Segment Start: DATA SHOWN

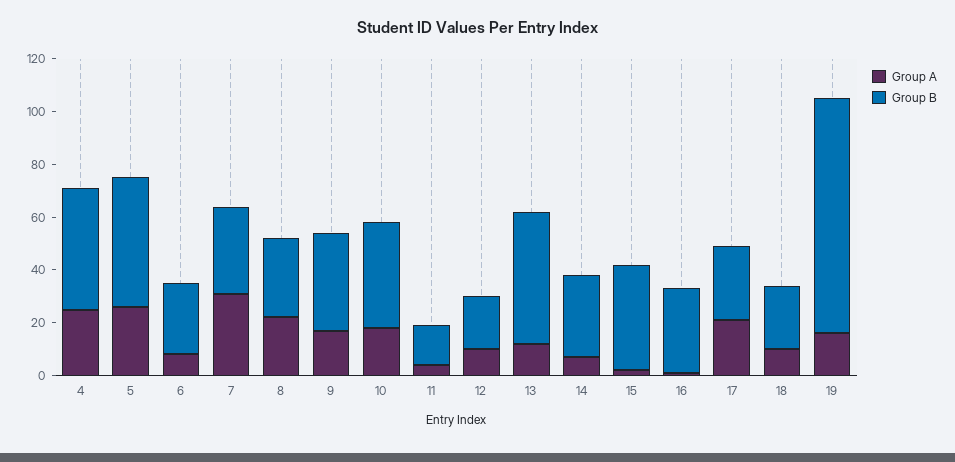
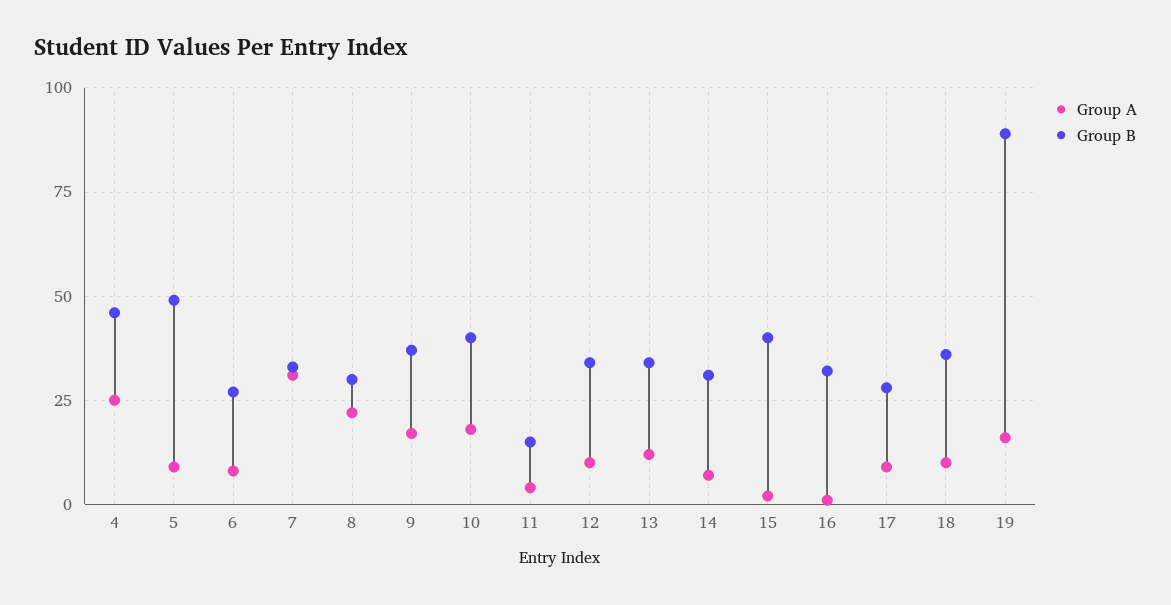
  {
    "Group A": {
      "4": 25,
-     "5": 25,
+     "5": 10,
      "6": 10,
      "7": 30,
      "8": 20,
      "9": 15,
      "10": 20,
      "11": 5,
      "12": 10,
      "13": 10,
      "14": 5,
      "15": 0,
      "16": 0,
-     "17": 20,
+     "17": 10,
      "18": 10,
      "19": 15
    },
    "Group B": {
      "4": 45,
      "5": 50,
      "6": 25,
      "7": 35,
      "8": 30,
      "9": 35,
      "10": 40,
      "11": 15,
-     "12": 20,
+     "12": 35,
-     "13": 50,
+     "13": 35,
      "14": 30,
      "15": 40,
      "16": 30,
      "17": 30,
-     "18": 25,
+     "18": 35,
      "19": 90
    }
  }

Segment End: DATA SHOWN

● **WHAT TO PRODUCE**: Transcribe every entry exactly, omitting pictures.

● **RESPONSE AREA**:
  {
    "Group A": {
      "4": 25,
-     "5": 25,
+     "5": 10,
      "6": 10,
      "7": 30,
      "8": 20,
      "9": 15,
      "10": 20,
      "11": 5,
      "12": 10,
      "13": 10,
      "14": 5,
      "15": 0,
      "16": 0,
-     "17": 20,
+     "17": 10,
      "18": 10,
      "19": 15
    },
    "Group B": {
      "4": 45,
      "5": 50,
      "6": 25,
      "7": 35,
      "8": 30,
      "9": 35,
      "10": 40,
      "11": 15,
-     "12": 20,
+     "12": 35,
-     "13": 50,
+     "13": 35,
      "14": 30,
      "15": 40,
      "16": 30,
      "17": 30,
-     "18": 25,
+     "18": 35,
      "19": 90
    }
  }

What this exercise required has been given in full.